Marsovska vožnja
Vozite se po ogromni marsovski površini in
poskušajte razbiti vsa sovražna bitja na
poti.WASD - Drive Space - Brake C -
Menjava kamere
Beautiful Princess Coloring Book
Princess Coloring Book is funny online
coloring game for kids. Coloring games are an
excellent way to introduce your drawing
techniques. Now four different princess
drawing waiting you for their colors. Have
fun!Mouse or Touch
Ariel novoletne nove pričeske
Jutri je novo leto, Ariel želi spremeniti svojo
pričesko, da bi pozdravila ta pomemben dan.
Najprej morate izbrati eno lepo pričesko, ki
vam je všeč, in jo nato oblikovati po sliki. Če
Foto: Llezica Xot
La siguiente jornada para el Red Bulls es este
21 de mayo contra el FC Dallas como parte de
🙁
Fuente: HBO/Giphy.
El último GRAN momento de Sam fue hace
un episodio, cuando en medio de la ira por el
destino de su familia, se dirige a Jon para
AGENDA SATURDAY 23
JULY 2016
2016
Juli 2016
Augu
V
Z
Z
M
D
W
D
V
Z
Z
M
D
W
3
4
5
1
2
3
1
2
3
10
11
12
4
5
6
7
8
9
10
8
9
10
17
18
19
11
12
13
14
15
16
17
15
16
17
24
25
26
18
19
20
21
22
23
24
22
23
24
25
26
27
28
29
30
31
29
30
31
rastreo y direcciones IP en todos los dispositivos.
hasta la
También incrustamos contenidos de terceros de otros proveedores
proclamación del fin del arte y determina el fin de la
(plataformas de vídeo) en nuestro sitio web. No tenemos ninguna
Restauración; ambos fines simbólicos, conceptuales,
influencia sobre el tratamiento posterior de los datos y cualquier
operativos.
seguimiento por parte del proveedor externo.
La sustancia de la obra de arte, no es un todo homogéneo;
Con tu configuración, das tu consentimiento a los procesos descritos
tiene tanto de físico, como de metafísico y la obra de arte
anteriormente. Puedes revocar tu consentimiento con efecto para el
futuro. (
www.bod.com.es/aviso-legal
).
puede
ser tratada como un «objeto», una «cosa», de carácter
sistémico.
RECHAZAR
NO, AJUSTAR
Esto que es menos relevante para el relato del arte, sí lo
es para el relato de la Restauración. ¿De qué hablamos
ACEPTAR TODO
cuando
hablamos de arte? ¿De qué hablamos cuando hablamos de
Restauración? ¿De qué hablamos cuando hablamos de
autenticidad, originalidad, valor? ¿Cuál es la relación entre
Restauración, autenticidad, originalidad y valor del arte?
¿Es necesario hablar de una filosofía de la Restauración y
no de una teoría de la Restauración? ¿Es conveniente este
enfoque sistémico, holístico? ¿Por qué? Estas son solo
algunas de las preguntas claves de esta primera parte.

-------------------------

**YOUR TASK:** The records must each be output verbatim, with nothing left out.

**YOUR RESPONSE:**
Marsovska vožnja
Vozite se po ogromni marsovski površini in
poskušajte razbiti vsa sovražna bitja na
poti.WASD - Drive Space - Brake C -
Menjava kamere
Beautiful Princess Coloring Book
Princess Coloring Book is funny online
coloring game for kids. Coloring games are an
excellent way to introduce your drawing
techniques. Now four different princess
drawing waiting you for their colors. Have
fun!Mouse or Touch
Ariel novoletne nove pričeske
Jutri je novo leto, Ariel želi spremeniti svojo
pričesko, da bi pozdravila ta pomemben dan.
Najprej morate izbrati eno lepo pričesko, ki
vam je všeč, in jo nato oblikovati po sliki. Če
Foto: Llezica Xot
La siguiente jornada para el Red Bulls es este
21 de mayo contra el FC Dallas como parte de
🙁
Fuente: HBO/Giphy.
El último GRAN momento de Sam fue hace
un episodio, cuando en medio de la ira por el
destino de su familia, se dirige a Jon para
AGENDA SATURDAY 23
JULY 2016
2016
Juli 2016
Augu
V
Z
Z
M
D
W
D
V
Z
Z
M
D
W
3
4
5
1
2
3
1
2
3
10
11
12
4
5
6
7
8
9
10
8
9
10
17
18
19
11
12
13
14
15
16
17
15
16
17
24
25
26
18
19
20
21
22
23
24
22
23
24
25
26
27
28
29
30
31
29
30
31
rastreo y direcciones IP en todos los dispositivos.
hasta la
También incrustamos contenidos de terceros de otros proveedores
proclamación del fin del arte y determina el fin de la
(plataformas de vídeo) en nuestro sitio web. No tenemos ninguna
Restauración; ambos fines simbólicos, conceptuales,
influencia sobre el tratamiento posterior de los datos y cualquier
operativos.
seguimiento por parte del proveedor externo.
La sustancia de la obra de arte, no es un todo homogéneo;
Con tu configuración, das tu consentimiento a los procesos descritos
tiene tanto de físico, como de metafísico y la obra de arte
anteriormente. Puedes revocar tu consentimiento con efecto para el
futuro. (
www.bod.com.es/aviso-legal
).
puede
ser tratada como un «objeto», una «cosa», de carácter
sistémico.
RECHAZAR
NO, AJUSTAR
Esto que es menos relevante para el relato del arte, sí lo
es para el relato de la Restauración. ¿De qué hablamos
ACEPTAR TODO
cuando
hablamos de arte? ¿De qué hablamos cuando hablamos de
Restauración? ¿De qué hablamos cuando hablamos de
autenticidad, originalidad, valor? ¿Cuál es la relación entre
Restauración, autenticidad, originalidad y valor del arte?
¿Es necesario hablar de una filosofía de la Restauración y
no de una teoría de la Restauración? ¿Es conveniente este
enfoque sistémico, holístico? ¿Por qué? Estas son solo
algunas de las preguntas claves de esta primera parte.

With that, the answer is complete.